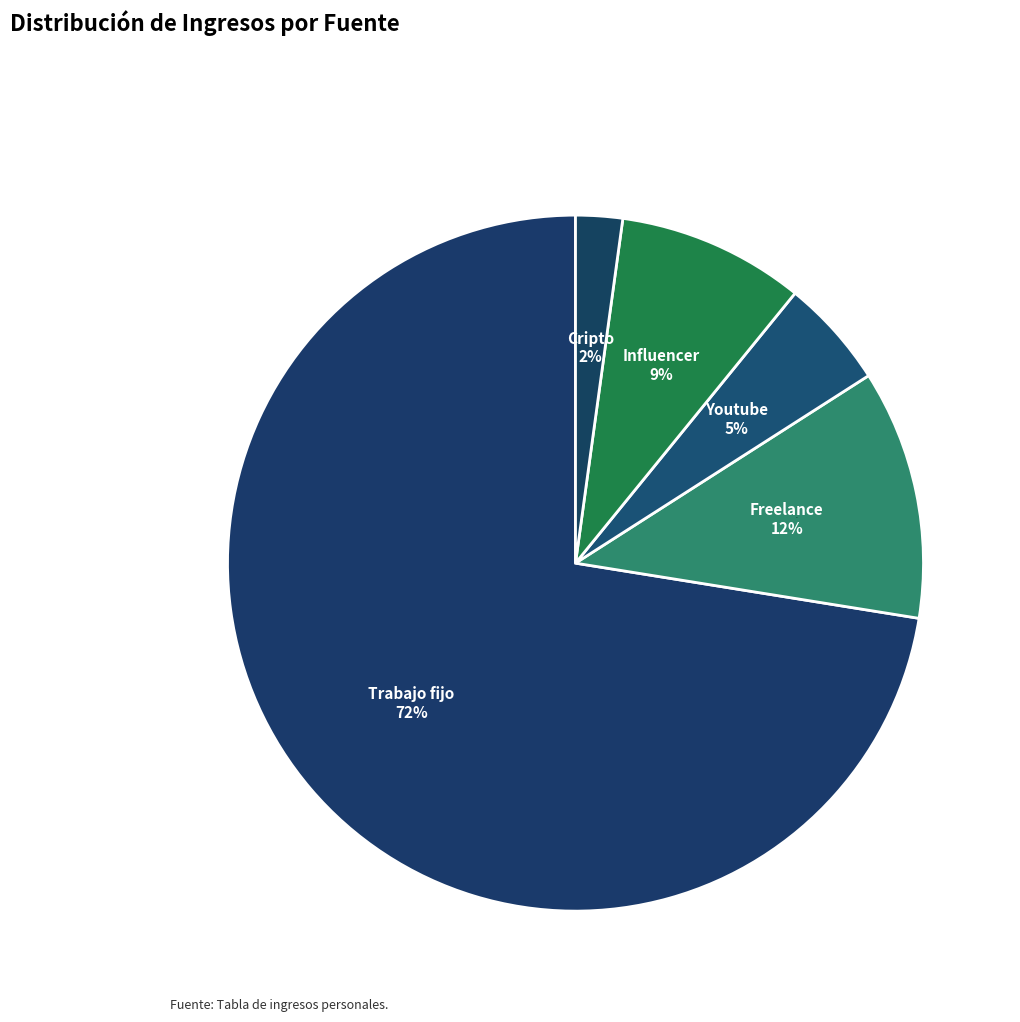

True or false: Cripto accounts for 2% of the total.

True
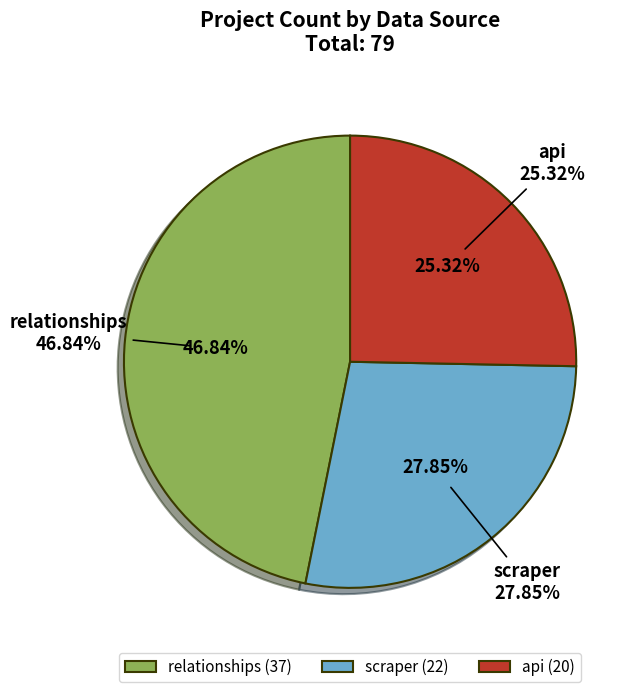

Which has a higher value, scraper or api?

scraper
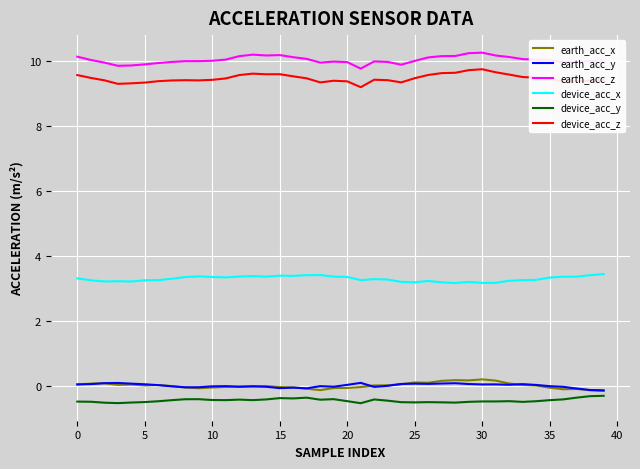

What is the maximum value shown in the chart?

10.3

··········

*Brief:* Copy every row above word for word, but leave out the pictures.

*Exercise result:*
True or false: Cripto accounts for 2% of the total.

True

Which has a higher value, scraper or api?

scraper

What is the maximum value shown in the chart?

10.3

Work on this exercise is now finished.